## Goal 1
Using the passage on Augustin Ahimana, decide whether each statement agrees with it. Answer yes or no for each, and quote the words that decide it.
(a) Ahimana was consecrated bishop of the Kivu Diocese in 2008.
(b) Ahimana defended non-governmental organizations against their critics in the Rwandan government.
(c) Ahimana built a team for the Olympics held in 2008.

Augustin Ahimana is a Rwandan Anglican bishop. He is a bishop in the Province of the Anglican Church of Rwanda. He is Head of Planning and Development for the Province of the Episcopal Church of Rwanda. Bishop Ahimana built a team for the Athens Olympics in 2004. He was consecrated bishop of the Kivu Diocese on 21 December 2008.

Attack on humanitarian organizations
Writing in the magazine Christianity Today, Ahimana rejected criticism of the Rwandan government by non-governmental organizations:
It is also our duty to inform American Christians that there has been a malicious campaign to demonize Rwanda's leaders, distorting the political situation. This distortion emanates from people often hiding behind so-called humanitarian organizations. Some have a hidden agenda of distracting the international community so that their own role in Rwanda's tragedy cannot be exposed.

## Data for this exercise
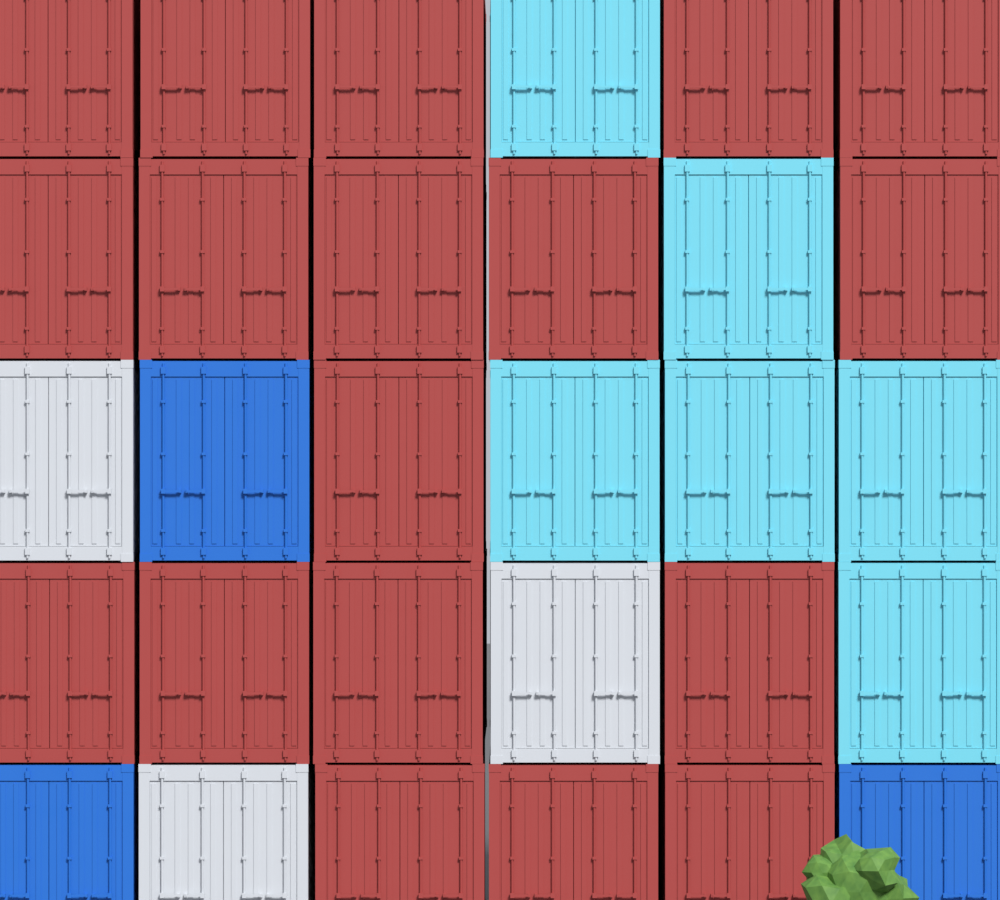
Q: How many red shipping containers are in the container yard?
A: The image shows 18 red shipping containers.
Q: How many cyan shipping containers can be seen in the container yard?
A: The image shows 6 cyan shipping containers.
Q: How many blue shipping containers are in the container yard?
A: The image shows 3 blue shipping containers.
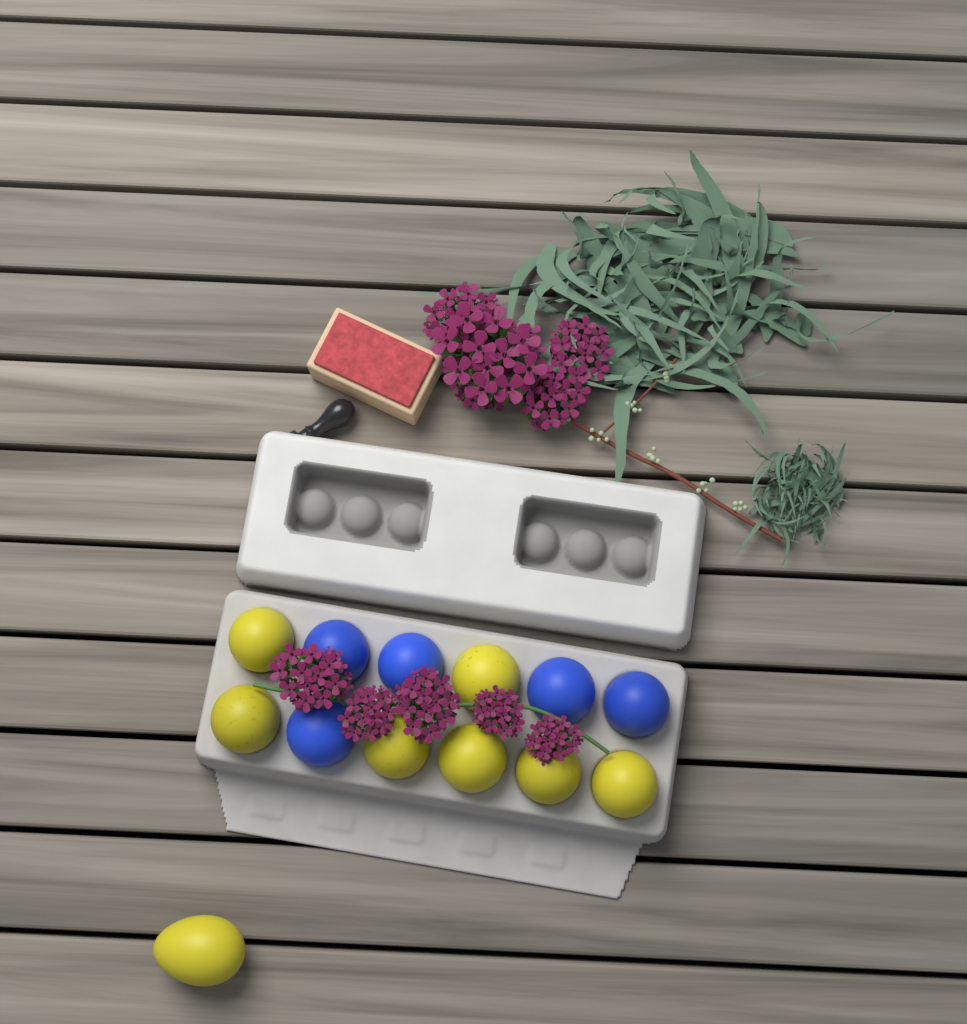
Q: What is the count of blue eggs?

## Goal 2
Quote every line of the listing above, keeping its wording unchanged and leaving out the pictures.

## Correct response 1
(a) Yes: "He was consecrated bishop of the Kivu Diocese on 21 December 2008."
(b) No: "Ahimana rejected criticism of the Rwandan government by non-governmental organizations"
(c) No: "Bishop Ahimana built a team for the Athens Olympics in 2004."

## Correct response 2
Q: How many red shipping containers are in the container yard?
A: The image shows 18 red shipping containers.
Q: How many cyan shipping containers can be seen in the container yard?
A: The image shows 6 cyan shipping containers.
Q: How many blue shipping containers are in the container yard?
A: The image shows 3 blue shipping containers.
Q: What is the count of blue eggs?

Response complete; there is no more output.